More power is required for the wireless than for the wire telegraph. In the wire telegraph about one-hundredth horse-power is required to send a message one hundred and twenty miles. To send a message the same distance with the wireless requires about ten horse-power, or a thousand times as much as with the wire telegraph. This is because in the wireless telegraph the waves go out in all directions, and much of the power is wasted. In the wire telegraph the electric waves are directed along the wire and very little of the power is wasted. For the same reason a person's voice can be heard a long distance through a speaking-tube. The speaking-tube guides the sound and prevents it from scattering somewhat as the wire guides the electric waves.
The overhead wires of a wireless-telegraph station send out a "dark" light while a message is being sent. (See frontispiece.) Standing near the station on a dark night one can see nothing, but can hear only the terrific snapping of the electric discharge. The camera, however, shows that light goes out from the wires. It is light of shorter waves than any that the eye can perceive, but the sensitive film of the photographic plate makes it known to us.
The Wireless Telephone
In sending a message by the wire telegraph the current flows over the line wire when the key is pressed. When the key is released the current stops. The circuit is made and broken for every dot or dash. This we may call an interrupted current. Now we have seen that the attempt to invent a wire telephone using an interrupted current failed. While one is talking over the wire telephone a current (alternating) must be flowing over the line wire. The sound of the voice does not make and break the circuit, but changes the strength of the current. This alternating current is wonderfully sensitive. It can vary in the rate at which it alternates or the number of alternations per second to correspond to sound of every pitch. It varies in strength to correspond to all the variations in the voice, and reproduces in the receiver not merely the words that are spoken but the quality of the voice, so that the voice of a friend can be recognized by telephone almost as well as if talking face to face.

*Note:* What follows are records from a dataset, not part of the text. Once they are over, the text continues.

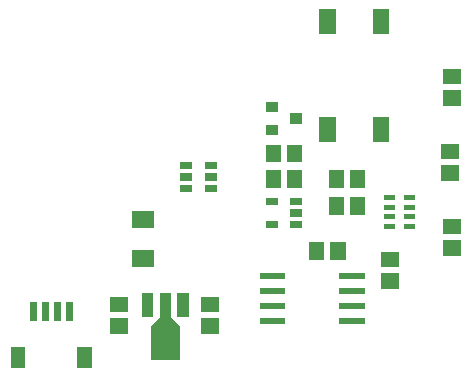
<source format=gbr>
G04 start of page 11 for group -4015 idx -4015 *
G04 Title: (unknown), toppaste *
G04 Creator: pcb 4.0.2 *
G04 CreationDate: Mon Nov 22 04:11:08 2021 UTC *
G04 For: ndholmes *
G04 Format: Gerber/RS-274X *
G04 PCB-Dimensions (mil): 2000.00 1500.00 *
G04 PCB-Coordinate-Origin: lower left *
%MOIN*%
%FSLAX25Y25*%
%LNTOPPASTE*%
%ADD71C,0.0001*%
G54D71*G36*
X181048Y69516D02*Y64398D01*
X186952D01*
Y69516D01*
X181048D01*
G37*
G36*
Y76602D02*Y71484D01*
X186952D01*
Y76602D01*
X181048D01*
G37*
G36*
X122500Y58700D02*Y56300D01*
X126500D01*
Y58700D01*
X122500D01*
G37*
G36*
Y50900D02*Y48500D01*
X126500D01*
Y50900D01*
X122500D01*
G37*
G36*
X130700D02*Y48500D01*
X134700D01*
Y50900D01*
X130700D01*
G37*
G36*
Y54800D02*Y52400D01*
X134700D01*
Y54800D01*
X130700D01*
G37*
G36*
Y58700D02*Y56300D01*
X134700D01*
Y58700D01*
X130700D01*
G37*
G36*
X127516Y76452D02*X122398D01*
Y70548D01*
X127516D01*
Y76452D01*
G37*
G36*
X134602D02*X129484D01*
Y70548D01*
X134602D01*
Y76452D01*
G37*
G36*
Y67952D02*X129484D01*
Y62048D01*
X134602D01*
Y67952D01*
G37*
G36*
X127516D02*X122398D01*
Y62048D01*
X127516D01*
Y67952D01*
G37*
G36*
X181548Y94516D02*Y89398D01*
X187452D01*
Y94516D01*
X181548D01*
G37*
G36*
Y101602D02*Y96484D01*
X187452D01*
Y101602D01*
X181548D01*
G37*
G36*
X147000Y18500D02*Y16500D01*
X155500D01*
Y18500D01*
X147000D01*
G37*
G36*
Y23500D02*Y21500D01*
X155500D01*
Y23500D01*
X147000D01*
G37*
G36*
Y28500D02*Y26500D01*
X155500D01*
Y28500D01*
X147000D01*
G37*
G36*
Y33500D02*Y31500D01*
X155500D01*
Y33500D01*
X147000D01*
G37*
G36*
X120500D02*Y31500D01*
X129000D01*
Y33500D01*
X120500D01*
G37*
G36*
Y28500D02*Y26500D01*
X129000D01*
Y28500D01*
X120500D01*
G37*
G36*
Y23500D02*Y21500D01*
X129000D01*
Y23500D01*
X120500D01*
G37*
G36*
Y18500D02*Y16500D01*
X129000D01*
Y18500D01*
X120500D01*
G37*
G36*
X148516Y67952D02*X143398D01*
Y62048D01*
X148516D01*
Y67952D01*
G37*
G36*
X155602D02*X150484D01*
Y62048D01*
X155602D01*
Y67952D01*
G37*
G36*
X122500Y90700D02*Y87300D01*
X126500D01*
Y90700D01*
X122500D01*
G37*
G36*
Y82900D02*Y79500D01*
X126500D01*
Y82900D01*
X122500D01*
G37*
G36*
X130700Y86800D02*Y83400D01*
X134700D01*
Y86800D01*
X130700D01*
G37*
G36*
X155602Y58952D02*X150484D01*
Y53048D01*
X155602D01*
Y58952D01*
G37*
G36*
X148516D02*X143398D01*
Y53048D01*
X148516D01*
Y58952D01*
G37*
G36*
X181548Y44516D02*Y39398D01*
X187452D01*
Y44516D01*
X181548D01*
G37*
G36*
Y51602D02*Y46484D01*
X187452D01*
Y51602D01*
X181548D01*
G37*
G36*
X77750Y54250D02*Y48750D01*
X85250D01*
Y54250D01*
X77750D01*
G37*
G36*
Y41250D02*Y35750D01*
X85250D01*
Y41250D01*
X77750D01*
G37*
G36*
X142016Y43952D02*X136898D01*
Y38048D01*
X142016D01*
Y43952D01*
G37*
G36*
X149102D02*X143984D01*
Y38048D01*
X149102D01*
Y43952D01*
G37*
G36*
X161048Y33516D02*Y28398D01*
X166952D01*
Y33516D01*
X161048D01*
G37*
G36*
Y40602D02*Y35484D01*
X166952D01*
Y40602D01*
X161048D01*
G37*
G36*
X168576Y50112D02*Y48440D01*
X172120D01*
Y50112D01*
X168576D01*
G37*
G36*
Y53262D02*Y51588D01*
X172120D01*
Y53262D01*
X168576D01*
G37*
G36*
Y56412D02*Y54738D01*
X172120D01*
Y56412D01*
X168576D01*
G37*
G36*
Y59560D02*Y57888D01*
X172120D01*
Y59560D01*
X168576D01*
G37*
G36*
X161880D02*Y57888D01*
X165424D01*
Y59560D01*
X161880D01*
G37*
G36*
Y56412D02*Y54738D01*
X165424D01*
Y56412D01*
X161880D01*
G37*
G36*
Y53262D02*Y51588D01*
X165424D01*
Y53262D01*
X161880D01*
G37*
G36*
Y50112D02*Y48440D01*
X165424D01*
Y50112D01*
X161880D01*
G37*
G36*
X94000Y70700D02*Y68300D01*
X98000D01*
Y70700D01*
X94000D01*
G37*
G36*
Y66800D02*Y64400D01*
X98000D01*
Y66800D01*
X94000D01*
G37*
G36*
Y62900D02*Y60500D01*
X98000D01*
Y62900D01*
X94000D01*
G37*
G36*
X102200D02*Y60500D01*
X106200D01*
Y62900D01*
X102200D01*
G37*
G36*
Y66800D02*Y64400D01*
X106200D01*
Y66800D01*
X102200D01*
G37*
G36*
Y70700D02*Y68300D01*
X106200D01*
Y70700D01*
X102200D01*
G37*
G36*
X101048Y25602D02*Y20484D01*
X106952D01*
Y25602D01*
X101048D01*
G37*
G36*
Y18516D02*Y13398D01*
X106952D01*
Y18516D01*
X101048D01*
G37*
G36*
X70548Y25602D02*Y20484D01*
X76452D01*
Y25602D01*
X70548D01*
G37*
G36*
Y18516D02*Y13398D01*
X76452D01*
Y18516D01*
X70548D01*
G37*
G36*
X96796Y26795D02*X93016D01*
Y18921D01*
X96796D01*
Y26795D01*
G37*
G36*
X90890D02*X87110D01*
Y11205D01*
X90890D01*
Y26795D01*
G37*
G36*
X93725Y16086D02*X84275D01*
Y4746D01*
X93725D01*
Y16086D01*
G37*
G36*
X90885Y18926D02*X89465Y17506D01*
X92305Y14666D01*
X93725Y16086D01*
X90885Y18926D01*
G37*
G36*
X88535Y17506D02*X87115Y18926D01*
X84275Y16086D01*
X85695Y14666D01*
X88535Y17506D01*
G37*
G36*
X84984Y26795D02*X81204D01*
Y18921D01*
X84984D01*
Y26795D01*
G37*
G36*
X46299Y23807D02*X43937D01*
Y17705D01*
X46299D01*
Y23807D01*
G37*
G36*
X50236D02*X47874D01*
Y17705D01*
X50236D01*
Y23807D01*
G37*
G36*
X54173D02*X51811D01*
Y17705D01*
X54173D01*
Y23807D01*
G37*
G36*
X58110D02*X55748D01*
Y17705D01*
X58110D01*
Y23807D01*
G37*
G36*
X42362Y9043D02*X37638D01*
Y1957D01*
X42362D01*
Y9043D01*
G37*
G36*
X64409D02*X59685D01*
Y1957D01*
X64409D01*
Y9043D01*
G37*
G36*
X145850Y85700D02*X140350D01*
Y77400D01*
X145850D01*
Y85700D01*
G37*
G36*
Y121600D02*X140350D01*
Y113300D01*
X145850D01*
Y121600D01*
G37*
G36*
X163650Y85700D02*X158150D01*
Y77400D01*
X163650D01*
Y85700D01*
G37*
G36*
Y121600D02*X158150D01*
Y113300D01*
X163650D01*
Y121600D01*
G37*
M02*

</source>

The same things are true of the wireless telegraph and telephone. Instead of an electric current, let us say "a stream of electric waves." Then we may say of the wireless everything that we have said of the wire telegraph and telephone. In sending a message by wireless telegraph the stream of electric waves flows when the key is pressed and stops when the key is released. We have an interrupted stream of electric waves. But an interrupted stream of waves cannot be used for a wireless telephone any more than an interrupted current can be used for a wire-telephone. There must be a constantly flowing stream of electric waves, and these waves must be changed in strength and form by the sound of the voice. Fig. 111 shows a wireless-telephone receiver in which light is used to carry the message. The light acts on the receiver in such a way as to reproduce the sound.